The rostral ventrolateral medulla commands the body’s sympathetic nervous system, which among other things controls blood pressure on a minute-by-minute basis by altering blood-vessel constriction. Although most of the science related to the rostral ventrolateral medulla has been completed using animals, imaging studies in people suggest that we have the same brain region and it functions similarly.
A well-regulated sympathetic nervous system correctly directs blood vessels to widen or contract as needed and blood to flow, so that you can, say, scurry away from a predator or rise from your office chair without fainting. But an overly responsive sympathetic nervous system is problematic, said Patrick Mueller, an associate professor of physiology at Wayne State University who oversaw the new study. Recent science shows that “overactivity of the sympathetic nervous system contributes to cardiovascular disease,” he said, by stimulating blood vessels to constrict too much, too little or too often, leading to high blood pressure and cardiovascular damage.
The sympathetic nervous system will respond erratically and dangerously, scientists theorize, if it is receiving too many and possibly garbled messages from neurons in the rostral ventrolateral medulla.
And, as it turned out, when the scientists looked inside the brains of their rats after the animals had been active or sedentary for about 12 weeks, they found noticeable differences between the two groups in the shape of some of the neurons in that region of the brain.
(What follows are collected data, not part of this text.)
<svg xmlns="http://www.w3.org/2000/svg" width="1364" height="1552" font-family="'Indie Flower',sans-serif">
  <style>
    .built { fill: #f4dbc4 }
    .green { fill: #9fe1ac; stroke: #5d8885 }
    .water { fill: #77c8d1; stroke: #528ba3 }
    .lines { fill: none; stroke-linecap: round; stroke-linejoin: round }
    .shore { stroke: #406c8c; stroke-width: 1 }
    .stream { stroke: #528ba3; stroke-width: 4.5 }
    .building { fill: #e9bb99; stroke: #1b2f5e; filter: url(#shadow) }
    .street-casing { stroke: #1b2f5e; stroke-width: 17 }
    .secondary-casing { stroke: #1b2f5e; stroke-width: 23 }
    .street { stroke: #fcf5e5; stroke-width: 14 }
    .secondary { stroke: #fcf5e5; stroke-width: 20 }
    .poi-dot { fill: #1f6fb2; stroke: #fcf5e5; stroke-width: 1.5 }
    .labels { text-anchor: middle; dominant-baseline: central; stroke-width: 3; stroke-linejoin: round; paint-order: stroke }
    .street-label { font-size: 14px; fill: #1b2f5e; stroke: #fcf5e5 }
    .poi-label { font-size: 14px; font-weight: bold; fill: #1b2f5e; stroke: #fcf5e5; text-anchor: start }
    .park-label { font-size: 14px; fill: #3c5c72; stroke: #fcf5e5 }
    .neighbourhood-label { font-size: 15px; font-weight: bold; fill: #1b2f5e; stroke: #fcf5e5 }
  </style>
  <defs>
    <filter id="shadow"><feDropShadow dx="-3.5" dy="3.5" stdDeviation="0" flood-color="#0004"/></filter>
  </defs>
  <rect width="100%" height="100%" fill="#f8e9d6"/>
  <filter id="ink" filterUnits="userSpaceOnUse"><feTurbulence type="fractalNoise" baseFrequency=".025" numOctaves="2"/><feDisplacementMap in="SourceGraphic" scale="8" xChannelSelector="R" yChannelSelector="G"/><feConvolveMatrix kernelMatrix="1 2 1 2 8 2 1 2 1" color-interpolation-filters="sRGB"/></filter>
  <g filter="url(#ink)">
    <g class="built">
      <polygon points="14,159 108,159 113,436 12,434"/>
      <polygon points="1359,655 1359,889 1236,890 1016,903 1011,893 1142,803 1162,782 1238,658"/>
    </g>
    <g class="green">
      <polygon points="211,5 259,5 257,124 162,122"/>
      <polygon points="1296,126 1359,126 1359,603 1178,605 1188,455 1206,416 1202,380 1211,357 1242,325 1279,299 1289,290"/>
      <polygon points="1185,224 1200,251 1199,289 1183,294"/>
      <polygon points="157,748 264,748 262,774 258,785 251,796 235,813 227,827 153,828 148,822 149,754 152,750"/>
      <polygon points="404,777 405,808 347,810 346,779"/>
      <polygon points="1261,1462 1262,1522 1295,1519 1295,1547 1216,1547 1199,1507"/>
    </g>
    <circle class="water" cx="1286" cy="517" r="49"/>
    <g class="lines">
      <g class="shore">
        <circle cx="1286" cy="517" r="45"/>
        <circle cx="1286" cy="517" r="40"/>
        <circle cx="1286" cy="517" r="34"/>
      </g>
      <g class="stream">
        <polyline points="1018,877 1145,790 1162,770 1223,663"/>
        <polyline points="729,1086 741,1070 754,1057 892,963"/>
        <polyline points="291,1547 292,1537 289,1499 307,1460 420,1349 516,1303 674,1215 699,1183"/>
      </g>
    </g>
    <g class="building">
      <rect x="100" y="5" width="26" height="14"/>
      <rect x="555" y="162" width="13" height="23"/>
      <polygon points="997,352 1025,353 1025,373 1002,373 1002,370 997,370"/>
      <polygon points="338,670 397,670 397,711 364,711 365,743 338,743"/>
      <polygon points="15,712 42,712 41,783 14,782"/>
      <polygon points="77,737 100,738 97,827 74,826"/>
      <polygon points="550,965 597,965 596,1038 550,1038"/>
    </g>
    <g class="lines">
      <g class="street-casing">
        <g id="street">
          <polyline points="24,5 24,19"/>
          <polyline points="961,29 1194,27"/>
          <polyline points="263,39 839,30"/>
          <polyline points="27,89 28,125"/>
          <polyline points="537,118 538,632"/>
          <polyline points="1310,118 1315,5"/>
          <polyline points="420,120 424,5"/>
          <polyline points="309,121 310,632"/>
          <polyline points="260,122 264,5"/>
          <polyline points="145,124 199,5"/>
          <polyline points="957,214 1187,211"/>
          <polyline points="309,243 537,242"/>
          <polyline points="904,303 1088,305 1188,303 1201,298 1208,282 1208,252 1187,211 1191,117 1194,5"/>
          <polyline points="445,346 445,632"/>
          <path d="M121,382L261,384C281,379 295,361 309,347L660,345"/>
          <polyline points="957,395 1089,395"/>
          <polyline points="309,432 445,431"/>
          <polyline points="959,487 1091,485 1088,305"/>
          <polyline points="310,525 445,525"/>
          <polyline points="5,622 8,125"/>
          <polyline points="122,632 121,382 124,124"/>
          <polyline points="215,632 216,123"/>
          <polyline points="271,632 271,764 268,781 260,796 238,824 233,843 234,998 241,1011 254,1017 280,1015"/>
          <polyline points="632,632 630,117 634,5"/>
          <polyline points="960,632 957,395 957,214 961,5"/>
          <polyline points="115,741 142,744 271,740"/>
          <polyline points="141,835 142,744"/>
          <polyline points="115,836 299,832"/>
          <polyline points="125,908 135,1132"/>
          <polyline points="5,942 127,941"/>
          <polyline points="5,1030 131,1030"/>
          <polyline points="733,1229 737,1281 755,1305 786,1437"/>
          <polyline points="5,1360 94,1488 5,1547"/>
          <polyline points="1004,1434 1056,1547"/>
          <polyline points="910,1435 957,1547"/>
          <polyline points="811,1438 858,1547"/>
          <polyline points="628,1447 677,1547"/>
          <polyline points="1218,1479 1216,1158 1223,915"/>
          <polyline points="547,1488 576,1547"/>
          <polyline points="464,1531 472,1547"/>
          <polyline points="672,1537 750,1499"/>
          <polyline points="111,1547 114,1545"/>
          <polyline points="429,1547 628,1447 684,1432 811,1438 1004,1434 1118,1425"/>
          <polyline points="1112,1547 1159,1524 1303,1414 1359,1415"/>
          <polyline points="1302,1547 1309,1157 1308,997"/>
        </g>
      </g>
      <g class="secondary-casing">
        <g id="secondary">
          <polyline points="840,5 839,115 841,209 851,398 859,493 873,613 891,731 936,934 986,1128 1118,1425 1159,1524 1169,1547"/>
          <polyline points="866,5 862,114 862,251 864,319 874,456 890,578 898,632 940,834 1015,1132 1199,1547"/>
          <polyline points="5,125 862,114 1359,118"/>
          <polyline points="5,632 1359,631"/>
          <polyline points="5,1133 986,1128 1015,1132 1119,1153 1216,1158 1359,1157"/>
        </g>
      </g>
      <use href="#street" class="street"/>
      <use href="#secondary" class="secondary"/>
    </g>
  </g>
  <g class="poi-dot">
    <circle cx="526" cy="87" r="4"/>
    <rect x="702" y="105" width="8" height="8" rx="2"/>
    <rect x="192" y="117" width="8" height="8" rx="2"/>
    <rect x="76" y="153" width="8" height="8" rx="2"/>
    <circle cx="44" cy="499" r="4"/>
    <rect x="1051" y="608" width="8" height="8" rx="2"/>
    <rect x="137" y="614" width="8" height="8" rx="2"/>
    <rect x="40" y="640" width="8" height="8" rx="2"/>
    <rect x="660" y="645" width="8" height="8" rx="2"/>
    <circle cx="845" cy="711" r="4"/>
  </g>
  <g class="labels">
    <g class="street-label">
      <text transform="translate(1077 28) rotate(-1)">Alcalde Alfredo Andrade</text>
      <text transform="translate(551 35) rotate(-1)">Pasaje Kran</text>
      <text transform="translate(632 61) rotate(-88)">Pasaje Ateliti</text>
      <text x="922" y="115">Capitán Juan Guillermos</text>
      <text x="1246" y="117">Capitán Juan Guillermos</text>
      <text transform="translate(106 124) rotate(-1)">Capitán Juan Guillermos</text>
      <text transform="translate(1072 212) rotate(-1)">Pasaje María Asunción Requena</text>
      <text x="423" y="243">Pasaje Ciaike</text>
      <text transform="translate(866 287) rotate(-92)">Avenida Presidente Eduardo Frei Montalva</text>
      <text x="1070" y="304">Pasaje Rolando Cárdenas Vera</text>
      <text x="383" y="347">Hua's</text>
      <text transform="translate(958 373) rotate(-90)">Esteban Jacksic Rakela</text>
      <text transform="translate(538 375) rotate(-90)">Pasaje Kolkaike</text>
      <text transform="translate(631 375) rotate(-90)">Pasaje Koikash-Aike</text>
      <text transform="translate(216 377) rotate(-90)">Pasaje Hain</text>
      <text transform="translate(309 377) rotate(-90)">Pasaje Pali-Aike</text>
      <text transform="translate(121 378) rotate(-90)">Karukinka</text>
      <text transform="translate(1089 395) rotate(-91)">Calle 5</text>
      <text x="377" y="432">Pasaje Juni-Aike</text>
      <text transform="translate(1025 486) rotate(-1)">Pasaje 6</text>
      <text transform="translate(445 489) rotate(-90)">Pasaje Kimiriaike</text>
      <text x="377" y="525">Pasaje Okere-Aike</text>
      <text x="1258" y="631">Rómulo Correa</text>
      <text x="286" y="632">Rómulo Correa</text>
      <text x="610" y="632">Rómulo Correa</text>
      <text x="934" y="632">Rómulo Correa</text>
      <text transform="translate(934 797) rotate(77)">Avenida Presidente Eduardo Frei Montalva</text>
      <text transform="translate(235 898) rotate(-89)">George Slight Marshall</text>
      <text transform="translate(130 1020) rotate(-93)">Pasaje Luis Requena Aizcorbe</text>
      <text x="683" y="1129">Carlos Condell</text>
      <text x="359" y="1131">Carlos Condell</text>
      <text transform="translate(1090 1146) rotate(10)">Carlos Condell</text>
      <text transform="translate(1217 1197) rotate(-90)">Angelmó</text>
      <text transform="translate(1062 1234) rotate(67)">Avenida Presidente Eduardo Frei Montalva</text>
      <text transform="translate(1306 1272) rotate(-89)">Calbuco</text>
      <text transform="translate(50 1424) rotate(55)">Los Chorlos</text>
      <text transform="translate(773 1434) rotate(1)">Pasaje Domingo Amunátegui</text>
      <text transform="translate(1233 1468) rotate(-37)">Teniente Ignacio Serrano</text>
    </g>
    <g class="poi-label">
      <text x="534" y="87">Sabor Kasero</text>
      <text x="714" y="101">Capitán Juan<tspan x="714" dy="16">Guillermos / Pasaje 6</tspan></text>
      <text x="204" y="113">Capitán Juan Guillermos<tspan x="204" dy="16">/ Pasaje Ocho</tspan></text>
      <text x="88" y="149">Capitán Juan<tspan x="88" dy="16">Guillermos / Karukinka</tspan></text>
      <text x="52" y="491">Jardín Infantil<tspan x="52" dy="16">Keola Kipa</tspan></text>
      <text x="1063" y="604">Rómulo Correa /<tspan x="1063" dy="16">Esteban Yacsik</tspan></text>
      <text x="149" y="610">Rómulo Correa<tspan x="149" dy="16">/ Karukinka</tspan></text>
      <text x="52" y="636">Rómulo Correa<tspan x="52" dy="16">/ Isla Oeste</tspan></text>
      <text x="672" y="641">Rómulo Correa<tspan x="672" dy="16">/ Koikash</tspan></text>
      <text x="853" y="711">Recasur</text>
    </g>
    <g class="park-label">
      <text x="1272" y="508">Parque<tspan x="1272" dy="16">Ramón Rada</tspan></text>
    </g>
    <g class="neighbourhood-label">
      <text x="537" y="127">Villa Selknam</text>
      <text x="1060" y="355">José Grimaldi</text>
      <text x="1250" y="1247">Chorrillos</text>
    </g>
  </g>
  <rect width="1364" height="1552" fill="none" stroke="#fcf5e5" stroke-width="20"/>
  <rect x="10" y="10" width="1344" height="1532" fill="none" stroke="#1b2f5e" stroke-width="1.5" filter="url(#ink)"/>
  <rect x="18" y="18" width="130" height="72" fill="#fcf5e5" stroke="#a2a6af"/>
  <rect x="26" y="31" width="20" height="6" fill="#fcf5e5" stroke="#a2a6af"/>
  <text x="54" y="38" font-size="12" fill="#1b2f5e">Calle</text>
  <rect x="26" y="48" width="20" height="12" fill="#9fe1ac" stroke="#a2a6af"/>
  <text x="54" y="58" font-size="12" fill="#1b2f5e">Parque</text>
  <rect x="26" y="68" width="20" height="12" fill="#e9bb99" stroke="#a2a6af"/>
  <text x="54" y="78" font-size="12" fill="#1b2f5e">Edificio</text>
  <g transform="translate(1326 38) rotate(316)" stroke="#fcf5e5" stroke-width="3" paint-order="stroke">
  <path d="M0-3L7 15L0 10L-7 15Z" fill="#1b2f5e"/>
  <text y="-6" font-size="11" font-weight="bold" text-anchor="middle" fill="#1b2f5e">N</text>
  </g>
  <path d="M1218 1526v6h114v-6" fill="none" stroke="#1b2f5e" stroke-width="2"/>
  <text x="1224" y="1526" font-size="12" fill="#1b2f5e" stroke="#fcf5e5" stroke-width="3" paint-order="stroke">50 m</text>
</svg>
Using a computerized digitizing program to recreate the inside of the animals’ brains, the scientists established that the neurons in the brains of the running rats were still shaped much as they had been at the start of the study and were functioning normally.
But many of the neurons in the brains of the sedentary rats had sprouted far more new tentacle-like arms known as branches. Branches connect healthy neurons into the nervous system. But these neurons now had more branches than normal neurons would have, making them more sensitive to stimuli and apt to zap scattershot messages into the nervous system.
In effect, these neurons had changed in ways that made them likely to overstimulate the sympathetic nervous system, potentially increasing blood pressure and contributing to the development of heart disease.
This finding is important because it adds to our understanding of how, at a cellular level, inactivity increases the risk of heart disease, Dr. Mueller said. But even more intriguing, the results underscore that inactivity can change the structure and functioning of the brain, just as activity does.
Of course, rats are not people, and this is a small, short-term study. But already one takeaway is that not moving has wide-ranging physiological effects. In upcoming presentations, Dr. Mueller said, he plans to show slides of the different rat neurons and, echoing the old anti-drug message, point out that “‘this is your brain.’ And this is your brain on the couch.”